**Text excerpt**
►
Shelomoh Ben Yehudah Ibn Gabirol was born in Málaga, Spain around 1021. His father had left Cordova ten years earlier when war broke out in the Spanish peninsula, and had moved the family to Saragossa, then to Málaga. Gabirol’s father died while he was very young. He studied the Talmud, Hebrew and Arabic, and astronomy, geometry and philosophy, and began writing poetry in his teens. At the age of 16 he wrote a poem later included in the services of many congregations, Azharoth, which began, "I am the master, and Song is my slave." The same year he wrote four dirges on the passing of the scholar Rav Hai Gaon in Babylon. At 17 years-of-age he became the friend and protégé of Jekuthiel Ibn Hassan. Upon the assassination of Hassan as the result of a political conspiracy, Gabirol composed an elegy of more than two hundred verses. By 19, Gabirol was afflicted by a chronic illness which caused him to suffer from boils and left him in constant pain. When barely 20, Gabirol wrote Anak, a versified Hebrew grammar, alphabetical and acrostic, consisting of 400 verses divided into ten parts. Ninety-five lines of this grammar have been preserved by Solomon Parḥon; in these Gabirol reproaches his townsmen with their neglect of the Hebrew language. Sometime after his mother’s death in 1045, Gabirol left Saragossa, possibly banished because of his criticism of prominent members of the Jewish community.
◄
Collected data entries
►
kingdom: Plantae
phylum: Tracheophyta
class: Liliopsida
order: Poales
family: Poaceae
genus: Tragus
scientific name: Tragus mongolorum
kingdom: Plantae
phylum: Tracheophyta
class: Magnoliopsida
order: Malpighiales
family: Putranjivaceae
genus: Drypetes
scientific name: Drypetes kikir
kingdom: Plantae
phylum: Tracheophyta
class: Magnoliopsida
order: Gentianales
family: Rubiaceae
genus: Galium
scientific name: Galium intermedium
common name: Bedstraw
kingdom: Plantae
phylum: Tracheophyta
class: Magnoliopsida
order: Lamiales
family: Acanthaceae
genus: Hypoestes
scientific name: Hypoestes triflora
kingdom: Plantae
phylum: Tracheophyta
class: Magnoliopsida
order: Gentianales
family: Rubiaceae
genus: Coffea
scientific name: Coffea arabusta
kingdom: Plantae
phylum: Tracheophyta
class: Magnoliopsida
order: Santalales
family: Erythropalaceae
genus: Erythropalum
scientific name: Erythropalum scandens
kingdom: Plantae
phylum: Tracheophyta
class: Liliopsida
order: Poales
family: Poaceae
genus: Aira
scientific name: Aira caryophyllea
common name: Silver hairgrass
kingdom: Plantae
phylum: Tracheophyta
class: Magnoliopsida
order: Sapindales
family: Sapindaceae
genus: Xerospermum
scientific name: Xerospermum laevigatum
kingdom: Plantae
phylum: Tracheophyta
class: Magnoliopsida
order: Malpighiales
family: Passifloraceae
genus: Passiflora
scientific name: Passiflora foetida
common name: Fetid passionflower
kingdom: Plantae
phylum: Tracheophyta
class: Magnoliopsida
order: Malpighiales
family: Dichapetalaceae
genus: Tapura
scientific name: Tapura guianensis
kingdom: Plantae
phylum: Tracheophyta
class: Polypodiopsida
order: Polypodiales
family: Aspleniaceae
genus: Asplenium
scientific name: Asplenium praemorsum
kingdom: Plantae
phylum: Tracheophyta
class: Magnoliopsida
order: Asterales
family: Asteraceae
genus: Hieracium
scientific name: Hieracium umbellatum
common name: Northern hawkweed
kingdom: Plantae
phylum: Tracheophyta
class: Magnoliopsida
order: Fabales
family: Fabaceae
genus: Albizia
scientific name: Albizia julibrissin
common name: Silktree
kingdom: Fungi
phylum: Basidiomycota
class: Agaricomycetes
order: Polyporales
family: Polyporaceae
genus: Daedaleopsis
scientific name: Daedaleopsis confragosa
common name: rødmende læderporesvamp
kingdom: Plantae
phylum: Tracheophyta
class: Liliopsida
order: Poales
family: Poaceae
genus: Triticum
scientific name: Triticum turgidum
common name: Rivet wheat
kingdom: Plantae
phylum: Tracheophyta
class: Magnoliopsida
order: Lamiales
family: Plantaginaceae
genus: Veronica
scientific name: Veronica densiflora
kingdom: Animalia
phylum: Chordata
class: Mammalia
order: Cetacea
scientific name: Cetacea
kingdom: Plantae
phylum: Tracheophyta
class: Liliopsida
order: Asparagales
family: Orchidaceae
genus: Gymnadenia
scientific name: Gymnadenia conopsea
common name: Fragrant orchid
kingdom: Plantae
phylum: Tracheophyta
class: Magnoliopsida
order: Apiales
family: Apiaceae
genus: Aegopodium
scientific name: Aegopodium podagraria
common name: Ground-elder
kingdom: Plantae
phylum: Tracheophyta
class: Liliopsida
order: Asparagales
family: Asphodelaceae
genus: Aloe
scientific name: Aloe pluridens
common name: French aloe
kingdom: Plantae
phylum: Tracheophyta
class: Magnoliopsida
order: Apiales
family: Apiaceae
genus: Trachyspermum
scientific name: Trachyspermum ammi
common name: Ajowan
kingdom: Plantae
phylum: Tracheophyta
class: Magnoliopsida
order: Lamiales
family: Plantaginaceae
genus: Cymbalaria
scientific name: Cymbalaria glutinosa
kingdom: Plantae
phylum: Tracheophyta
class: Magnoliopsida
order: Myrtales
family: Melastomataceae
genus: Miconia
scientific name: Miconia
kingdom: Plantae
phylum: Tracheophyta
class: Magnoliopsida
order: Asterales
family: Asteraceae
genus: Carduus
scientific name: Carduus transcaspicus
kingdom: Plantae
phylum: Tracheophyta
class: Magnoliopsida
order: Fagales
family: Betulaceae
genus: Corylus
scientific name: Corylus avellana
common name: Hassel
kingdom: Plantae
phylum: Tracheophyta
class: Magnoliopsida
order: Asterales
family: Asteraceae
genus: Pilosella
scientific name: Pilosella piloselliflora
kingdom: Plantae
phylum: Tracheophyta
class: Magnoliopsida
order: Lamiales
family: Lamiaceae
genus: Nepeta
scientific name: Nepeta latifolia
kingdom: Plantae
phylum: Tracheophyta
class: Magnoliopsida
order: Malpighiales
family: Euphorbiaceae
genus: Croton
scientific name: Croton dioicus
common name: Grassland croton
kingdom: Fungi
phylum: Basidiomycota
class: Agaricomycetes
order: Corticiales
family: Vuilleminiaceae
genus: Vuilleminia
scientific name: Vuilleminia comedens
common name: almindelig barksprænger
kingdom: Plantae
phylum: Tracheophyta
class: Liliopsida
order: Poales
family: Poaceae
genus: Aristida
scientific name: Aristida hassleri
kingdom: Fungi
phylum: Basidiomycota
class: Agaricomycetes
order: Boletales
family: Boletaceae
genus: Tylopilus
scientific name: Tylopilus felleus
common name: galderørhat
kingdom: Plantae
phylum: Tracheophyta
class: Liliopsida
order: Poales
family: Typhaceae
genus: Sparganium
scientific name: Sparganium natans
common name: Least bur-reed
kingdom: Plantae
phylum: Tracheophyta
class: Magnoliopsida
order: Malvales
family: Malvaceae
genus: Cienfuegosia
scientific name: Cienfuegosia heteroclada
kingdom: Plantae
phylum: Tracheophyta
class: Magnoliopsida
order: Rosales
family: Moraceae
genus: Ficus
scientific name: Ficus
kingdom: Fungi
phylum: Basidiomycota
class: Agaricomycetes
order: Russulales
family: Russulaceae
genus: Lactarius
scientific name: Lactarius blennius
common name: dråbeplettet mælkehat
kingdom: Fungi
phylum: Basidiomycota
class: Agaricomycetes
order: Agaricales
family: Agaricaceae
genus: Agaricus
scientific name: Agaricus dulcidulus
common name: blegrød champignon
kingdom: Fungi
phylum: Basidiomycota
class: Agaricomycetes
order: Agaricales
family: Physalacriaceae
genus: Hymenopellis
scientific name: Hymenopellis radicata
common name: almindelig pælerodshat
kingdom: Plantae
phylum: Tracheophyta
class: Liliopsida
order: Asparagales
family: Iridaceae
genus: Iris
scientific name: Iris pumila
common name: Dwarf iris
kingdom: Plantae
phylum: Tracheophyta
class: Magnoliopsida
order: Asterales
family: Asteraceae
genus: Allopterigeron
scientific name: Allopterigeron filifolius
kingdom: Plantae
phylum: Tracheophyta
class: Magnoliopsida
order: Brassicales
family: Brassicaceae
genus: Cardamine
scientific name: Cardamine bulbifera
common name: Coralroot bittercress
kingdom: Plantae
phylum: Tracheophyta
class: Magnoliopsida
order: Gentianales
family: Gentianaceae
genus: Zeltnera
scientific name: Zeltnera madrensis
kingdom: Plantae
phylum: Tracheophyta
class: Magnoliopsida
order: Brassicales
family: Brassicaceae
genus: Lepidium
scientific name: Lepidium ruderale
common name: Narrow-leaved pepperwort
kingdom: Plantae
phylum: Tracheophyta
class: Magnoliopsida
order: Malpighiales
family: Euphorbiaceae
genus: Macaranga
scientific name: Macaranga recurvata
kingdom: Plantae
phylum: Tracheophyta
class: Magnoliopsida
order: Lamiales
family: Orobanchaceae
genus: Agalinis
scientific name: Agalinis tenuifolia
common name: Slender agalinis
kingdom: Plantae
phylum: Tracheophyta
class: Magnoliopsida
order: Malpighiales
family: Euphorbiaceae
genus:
◄
**Given instruction 1**
Name every subject the passage on Ibn Gabirol says he studied.
**Given instruction 2**
Pick up the passage on Ibn Gabirol after its final sentence and write what comes next.

**Task response 1**
The Talmud, Hebrew, Arabic, astronomy, geometry, and philosophy.

**Task response 2**
He spent several years as a wanderer in Spain, suffering many hardships which are reflected in his poetry. It is thought that he traveled to Granada and found another friend and patron, Samuel Ibn Nagdela. Later an estrangement arose between them, and Nagdela became for a time the butt of Gabirol's irony. Moshe Ibn Ezra (1055–1139), a Hebrew poet and literary critic and author of The Book of Discussion and Remembrance, reported that Gabirol was known for his philosophical temperament and for his "angry spirit which held sway over reason, and his demon within which he could not control." All testimonies agree that Gabirol was comparatively young at the time of his death, probably in 1058 or 1059, in Valencia.

A fabricated legend concerning the manner of Gabirol's death is related by Ibn Yaḥya in Shalshelet ha-Kabbalah. In this legend, a Muslim poet, jealous of Gabirol's poetic gifts, killed him, and buried him beneath the roots of a fig tree. The tree bore fruit abundantly; and the fruit was of extraordinary sweetness. This strange circumstance excited attention; a search was instituted, the remains of the murdered Gabirol were brought to light, and the murderer expiated his crime with his life. Another legend relates that he was trampled to death by a horseman.

Thought and Works

Works

Gabirol mentioned in one of his poems that he was the author of 20 books, now lost, on philosophical, linguistic, scientific, and religious topics. His most famous book is Mekor Chayim, (Origin of Life), a Neoplatonic Decalogue between master and disciple, written in Arabic around 1049. Translated into Latin as Fons Vitae, it was widely read by the Scholastics and is credited with introducing Neoplatonism to medieval Christian Europe. The Arabic original was lost but the Latin version is fully preserved, and a Hebrew translation of it was published in 1926. Ibn Gabirol also produced two works, in Arabic, on morals, Tikkun Middoth Hanefesh, (Improvement of the Qualities of the Soul), and Mivchar Hapeninim, (Choice of Pearls). Choice of Pearls is a collection of proverbs attributed to Gabriol but possibly not authored by him.

Citations in the works of later writers refer to a Biblical commentary by Gabirol, of which there are no surviving traces. One citation by Ibn Ezra, an interpretation of the story of paradise, introduces philosophical ideas into the Biblical text. Two other citations show Gabirol to have been a supporter of the rational Biblical interpretation of Saadia.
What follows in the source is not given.